- SOURCE DATA -
● ● ● ● ●

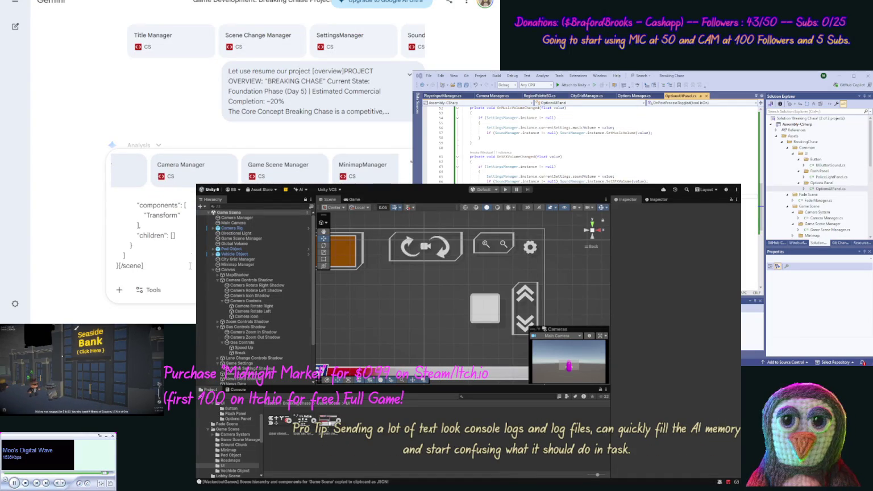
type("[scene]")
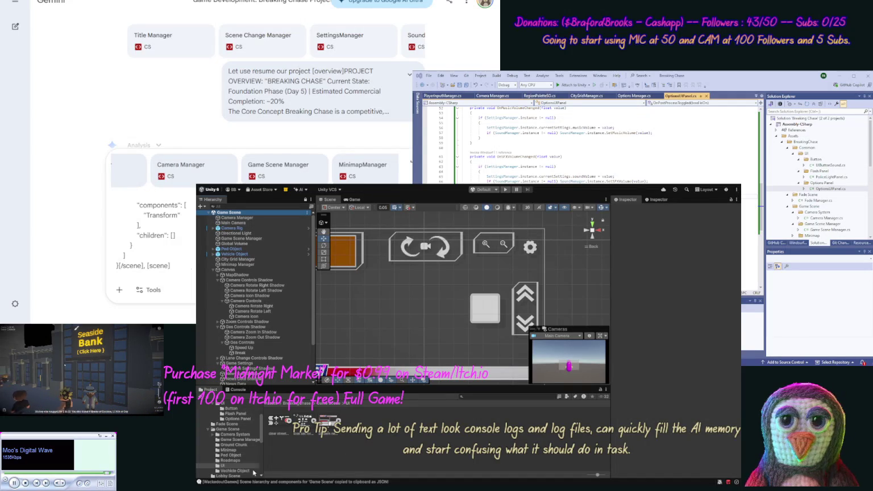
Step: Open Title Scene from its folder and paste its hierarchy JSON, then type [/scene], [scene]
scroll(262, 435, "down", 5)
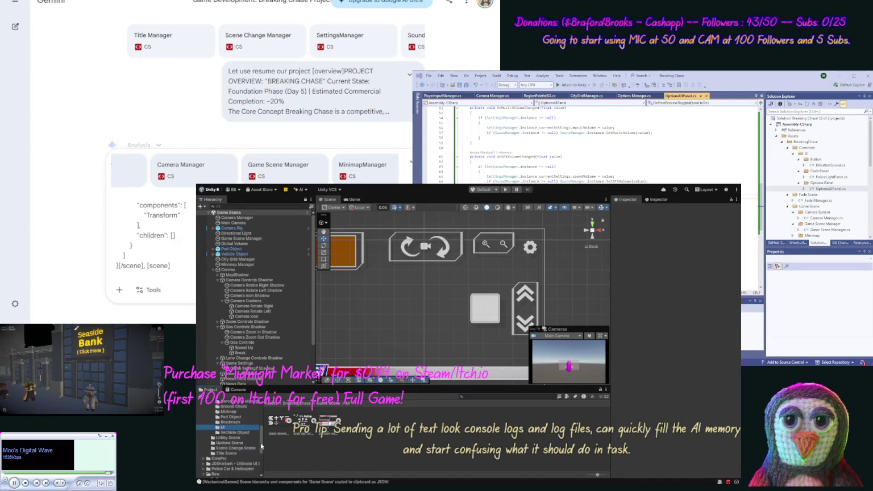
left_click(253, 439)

● ● ● ● ●

- REQUIRED WORK -
Pick every line from the listing holding the string "scene", and copy it.

- RESULT -
type("[scene]")
Step: Open Title Scene from its folder and paste its hierarchy JSON, then type [/scene], [scene]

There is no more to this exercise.